Song by Jackson do Pandeiro
- Recorded: 1959
- Genre: Samba
- Songwriters: Gordurinha [pt]; Almira Castilho;

= Chiclete com banana (song) =

1959 song written by Gordurinha and Almira Castilho

"Chiclete com banana" is a song written by Gordurinha and Almira Castilho and recorded in 1959 by Jackson do Pandeiro, who popularized the song. The title means "chewing gum and banana," which refers to American and Brazilian music.

Since 1959, the song has been covered by Gilberto Gil, Tania Maria, and others. It is thought to be among the first songs composed in the style of samba rock.

The lyrics, states the singer's fantasy of seeing American and Brazilian music joined, bebop in samba, Uncle Sam playing the tamborim, a small folk drum. Uncle Sam has to learn that samba isn't rhumba (a Cuban dance).

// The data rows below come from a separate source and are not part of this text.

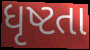
ધૃષ્ટતાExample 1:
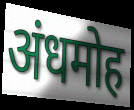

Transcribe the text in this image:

अंधमोह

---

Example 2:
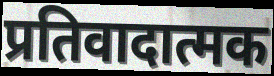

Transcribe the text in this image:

प्रतिवादात्मक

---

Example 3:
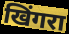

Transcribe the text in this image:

खिंगरा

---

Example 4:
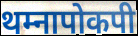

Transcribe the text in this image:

थम्नापोकपी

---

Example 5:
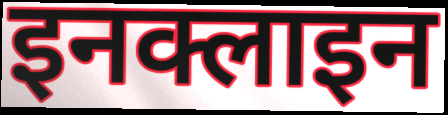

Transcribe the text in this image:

इनक्लाइनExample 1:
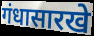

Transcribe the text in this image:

गंधासारखे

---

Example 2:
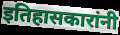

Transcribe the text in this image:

इतिहासकारांनी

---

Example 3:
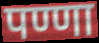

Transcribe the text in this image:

पण्णा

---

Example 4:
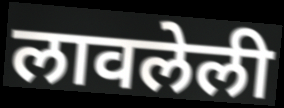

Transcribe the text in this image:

लावलेली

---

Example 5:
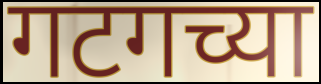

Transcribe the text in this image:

गटगच्याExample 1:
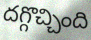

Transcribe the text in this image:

దగ్గొచ్చింది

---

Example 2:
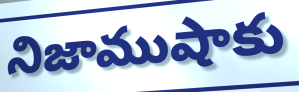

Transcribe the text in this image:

నిజాముషాకు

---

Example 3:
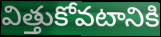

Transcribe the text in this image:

విత్తుకోవటానికి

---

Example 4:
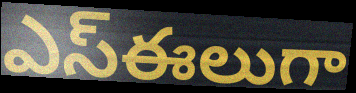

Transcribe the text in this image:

ఎస్ఈలుగా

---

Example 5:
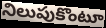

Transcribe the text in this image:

నిలుపుకొంటూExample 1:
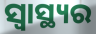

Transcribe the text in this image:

ସ୍ବାସ୍ଥ୍ୟର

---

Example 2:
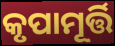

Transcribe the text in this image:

କୃପାମୂର୍ତ୍ତି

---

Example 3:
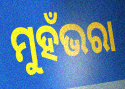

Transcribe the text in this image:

ମୁହଁଭରା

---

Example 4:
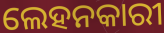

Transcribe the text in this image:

ଲେହନକାରୀ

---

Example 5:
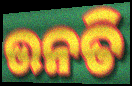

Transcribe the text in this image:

ଉନତି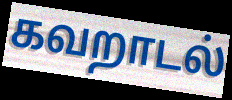
கவறாடல்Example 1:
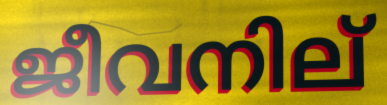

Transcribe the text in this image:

ജീവനില്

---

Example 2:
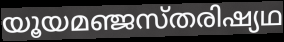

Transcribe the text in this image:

യൂയമഞ്ജസ്തരിഷ്യഥ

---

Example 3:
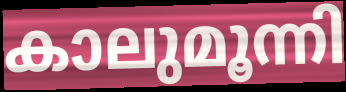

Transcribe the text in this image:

കാലുമൂന്നി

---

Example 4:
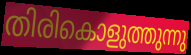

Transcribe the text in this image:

തിരികൊളുത്തുന്നു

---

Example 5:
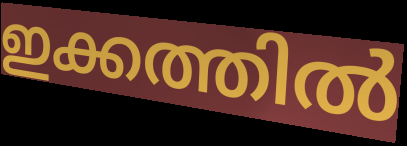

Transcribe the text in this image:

ഇക്കത്തിൽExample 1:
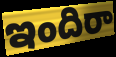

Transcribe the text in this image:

ఇందిరా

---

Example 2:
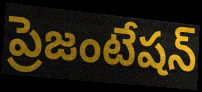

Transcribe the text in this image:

ప్రెజంటేషన్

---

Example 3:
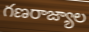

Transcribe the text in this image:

గణరాజ్యాల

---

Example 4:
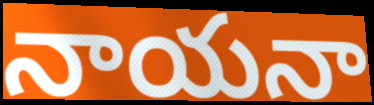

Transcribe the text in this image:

నాయనా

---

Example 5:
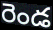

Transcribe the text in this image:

రెండ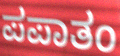
ಪಪಾತಂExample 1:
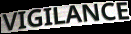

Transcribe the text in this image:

VIGILANCE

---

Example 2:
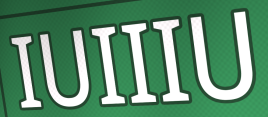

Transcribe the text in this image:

IUIIIU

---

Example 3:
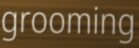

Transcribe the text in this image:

grooming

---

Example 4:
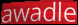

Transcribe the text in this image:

awadle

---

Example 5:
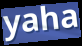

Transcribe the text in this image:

yaha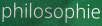
philosophieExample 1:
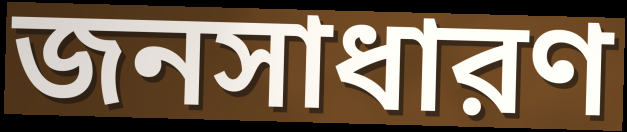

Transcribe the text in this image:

জনসাধারণ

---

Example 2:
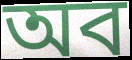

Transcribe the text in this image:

অব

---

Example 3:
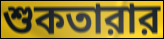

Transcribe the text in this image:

শুকতারার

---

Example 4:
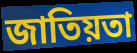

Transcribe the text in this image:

জাতিয়তা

The singer will, in his or her samba, join two iconic places: Miami with Copacabana, and two iconic products, Chiclets with bananas. Uncle Sam, playing a frigideira (a metal percussion instrument based on a frying pan), should join a Brazilian batucada, a percussion group.

The song has, as is not uncommon in samba, a nostalgic air. It was in the first half of the twentieth century when Chiclets were a well-known American product in Brazil. It is frequent in samba lyrics that the singer discusses what musical or cultural style went into his samba.